| WRITTEN INSTRUCTION |
Please copy the records from the start through the line containing "collectors: J. T. Baldwin", with both ends included, keeping every line identical.

-- start --

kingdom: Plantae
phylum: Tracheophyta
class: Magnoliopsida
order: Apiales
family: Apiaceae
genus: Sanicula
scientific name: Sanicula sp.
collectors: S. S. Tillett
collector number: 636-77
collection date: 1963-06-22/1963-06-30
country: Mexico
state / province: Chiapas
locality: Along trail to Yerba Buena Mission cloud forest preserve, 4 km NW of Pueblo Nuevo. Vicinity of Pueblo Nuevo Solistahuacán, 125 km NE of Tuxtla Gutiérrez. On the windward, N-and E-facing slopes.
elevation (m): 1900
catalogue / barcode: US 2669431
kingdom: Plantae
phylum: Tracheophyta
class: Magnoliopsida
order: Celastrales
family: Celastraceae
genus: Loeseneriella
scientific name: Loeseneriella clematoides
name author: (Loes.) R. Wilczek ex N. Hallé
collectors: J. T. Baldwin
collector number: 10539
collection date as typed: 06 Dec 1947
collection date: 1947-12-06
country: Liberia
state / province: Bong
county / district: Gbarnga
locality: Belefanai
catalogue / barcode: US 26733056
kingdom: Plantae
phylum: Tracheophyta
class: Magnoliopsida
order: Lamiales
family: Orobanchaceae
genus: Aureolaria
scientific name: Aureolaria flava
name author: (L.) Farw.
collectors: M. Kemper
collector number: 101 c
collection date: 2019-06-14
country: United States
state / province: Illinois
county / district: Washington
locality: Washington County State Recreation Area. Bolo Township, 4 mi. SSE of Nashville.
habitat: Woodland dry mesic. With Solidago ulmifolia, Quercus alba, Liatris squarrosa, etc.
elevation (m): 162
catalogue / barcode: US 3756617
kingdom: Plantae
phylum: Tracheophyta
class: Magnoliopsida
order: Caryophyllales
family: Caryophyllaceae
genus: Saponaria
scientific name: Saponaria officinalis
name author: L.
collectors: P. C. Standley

-- end --

| ANSWER FOR THE TASK |
kingdom: Plantae
phylum: Tracheophyta
class: Magnoliopsida
order: Apiales
family: Apiaceae
genus: Sanicula
scientific name: Sanicula sp.
collectors: S. S. Tillett
collector number: 636-77
collection date: 1963-06-22/1963-06-30
country: Mexico
state / province: Chiapas
locality: Along trail to Yerba Buena Mission cloud forest preserve, 4 km NW of Pueblo Nuevo. Vicinity of Pueblo Nuevo Solistahuacán, 125 km NE of Tuxtla Gutiérrez. On the windward, N-and E-facing slopes.
elevation (m): 1900
catalogue / barcode: US 2669431
kingdom: Plantae
phylum: Tracheophyta
class: Magnoliopsida
order: Celastrales
family: Celastraceae
genus: Loeseneriella
scientific name: Loeseneriella clematoides
name author: (Loes.) R. Wilczek ex N. Hallé
collectors: J. T. Baldwin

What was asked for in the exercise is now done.